Title: Efficient clustering techniques on Hadoop and Spark
Authors: Sami Al Ghamdi; Giuseppe Di Fatta
Addresses: Department of Computer Science, University of Reading, Reading, UK ' Department of Computer Science, University of Reading, Reading, UK
Abstract: Clustering is an essential data mining technique that divides observations into groups where each group contains similar observations. K-means is one of the most popular clustering algorithms that has been used for over 50 years. Due to the current exponential growth of the data, it became a necessity to improve the efficiency and scalability of K-means even further to cope with large-scale datasets known as big data.
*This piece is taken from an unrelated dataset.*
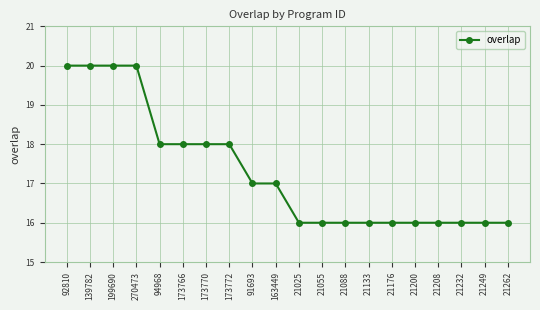

How many values are between 16 and 18?

16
This paper presents K-means optimisations using triangle inequality on two well-known distributed computing platforms: Hadoop and Spark. K-means variants that use triangle inequality usually require caching extra information from the previous iteration, which is a challenging task to achieve on Hadoop. Hence, this work introduces two methods to pass information from one iteration to the next on Hadoop to accelerate K-means. The experimental work shows that the efficiency of K-means on Hadoop and Spark can be significantly improved by using triangle inequality optimisations.
Keywords: K-means; Hadoop; Spark; MapReduce; efficient clustering; triangle inequality K-means.
DOI: 10.1504/IJBDI.2019.100898
International Journal of Big Data Intelligence, 2019 Vol.6 No.3/4, pp.269 - 290
Received: 08 Mar 2018
Accepted: 15 Aug 2018
Published online: 19 Jul 2019 *